# Текст
Читаем Люди сороковых годов полностью

- Да, дожить бы до победы, - задумчиво повторяет Утин, когда я чистосердечно выкладываю ему то, что думаю: он из тех людей, которые сразу располагают собеседника к откровенности. И вдруг он оживляется: - А вы знаете, какие моменты на войне самые критические? Я вам сейчас скажу: начало и конец. Да-да, не только начало, но и конец. И конец войны, пожалуй, для многих из нас будет еще более критическим, чем начало... Начало, конечно, было трудным, очень трудным, в начале войны люди еще не отдают себе отчет в том, что такое война и какие нечеловеческие испытания она несет. Потом человек все же свыкается с войной. Он привыкает к тому, к чему, как казалось вначале, привыкнуть просто немыслимо. Но вот близится конец, и тут возникает новая драматическая ситуация. Поймите: человек воевал три года и остался жив. Больше того, он стал героем, прославлен, у него вся грудь в орденах. Но на войне продолжают убивать вплоть до последней минуты. И каждому хочется, безумно хочется - что там говорить! дожить до этой минуты, чтобы воспользоваться плодами победы. А тут надо снова и снова рисковать, надо ежеминутно испытывать свою судьбу...

Утин постучал пальцами по столу, помолчал и потом тихо, но твердо добавил:

- Мне говорили, что вы собираетесь писать книгу о Покрышкине и его друзьях. Они заслужили этого. Но когда будете работать, все время думайте вот о чем: каким бы героем ни был человек, он прежде всего остается человеком. Не рисуйте вы их этакими бронзовыми фигурами на постаментах. Может быть, они и не признаются вам, но я вам скажу: сколько бы самолетов ни сбил летчик, все равно перед каждым боевым вылетом у него где-то, может быть в подсознании, бьется какая-то жилка: чем все эта кончится? И чем ближе к победе, тем острее будет тревога. Именно поэтому мы сейчас удваиваем требовательность к людям, невзирая на чины, звания и ордена. Если хотите, мы держим их в ежовых рукавицах, требуя строжайшей дисциплины и не давая никому ни малейшего послабления.

- И еще одно обстоятельство надо учесть, - вмешался Семенов. - На войне люди выдвигаются необычайно быстро, и это естественно. Но вот что опасно: если человек не обладает должным запасом самокритичности, у него начинает кружиться голова, он начинает думать, будто стал каким-то особым, необычным, сверхгениальным существом, а раз ты гений, тебе все дозволено и тебе требуются почести. Я считаю, что для героя очень важно быстрее переступить тот рубеж, когда ему дозарезу требуется корреспондент, который без конца прославлял бы его подвиги, бригада кинооператоров, которая снимала бы каждый его жест, и индивидуальный бачок с пятнадцатью литрами водки, и стать нормальным солдатом.

# Цель задания
Процитируйте из текста о войне отрывок от слов «- И еще одно» до слов «стать нормальным солдатом.» включительно.

# Собранные данные
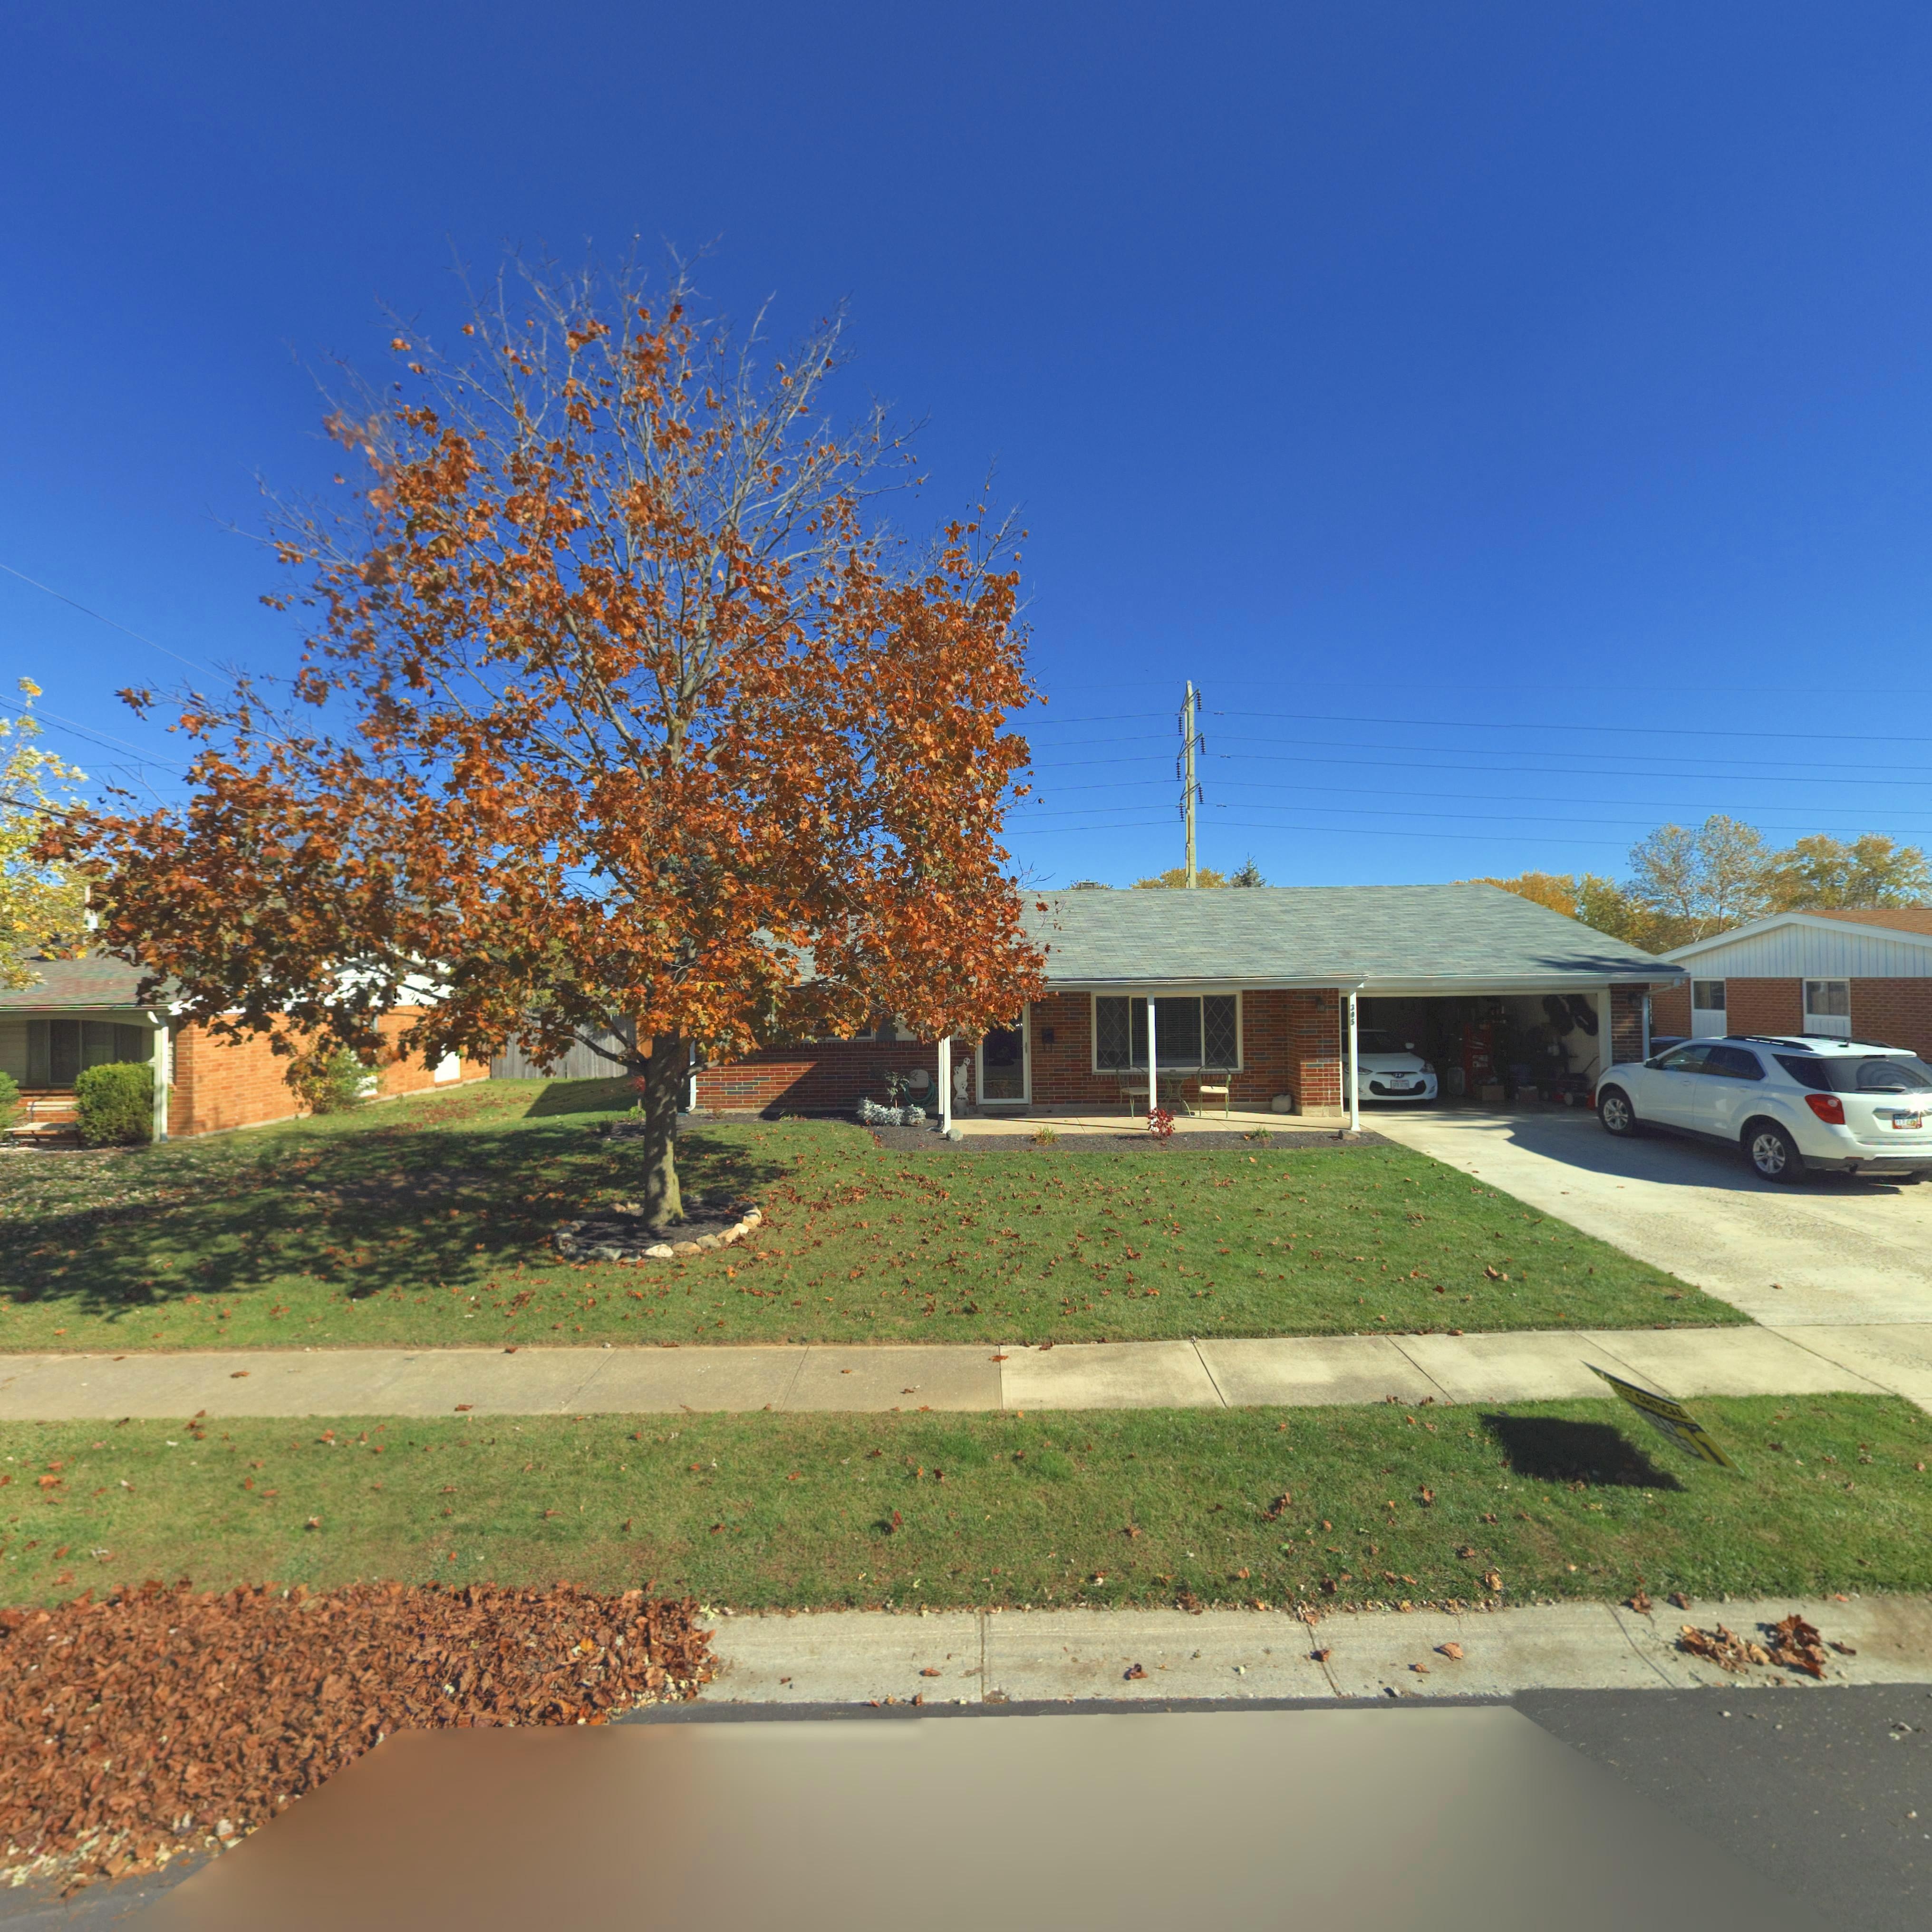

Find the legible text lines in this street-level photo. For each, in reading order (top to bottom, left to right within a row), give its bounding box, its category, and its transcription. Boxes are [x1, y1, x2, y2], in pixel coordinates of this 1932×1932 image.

[1350, 1004, 1355, 1026] StreetNumber: 305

# Ответ к заданию
- И еще одно обстоятельство надо учесть, - вмешался Семенов. - На войне люди выдвигаются необычайно быстро, и это естественно. Но вот что опасно: если человек не обладает должным запасом самокритичности, у него начинает кружиться голова, он начинает думать, будто стал каким-то особым, необычным, сверхгениальным существом, а раз ты гений, тебе все дозволено и тебе требуются почести. Я считаю, что для героя очень важно быстрее переступить тот рубеж, когда ему дозарезу требуется корреспондент, который без конца прославлял бы его подвиги, бригада кинооператоров, которая снимала бы каждый его жест, и индивидуальный бачок с пятнадцатью литрами водки, и стать нормальным солдатом.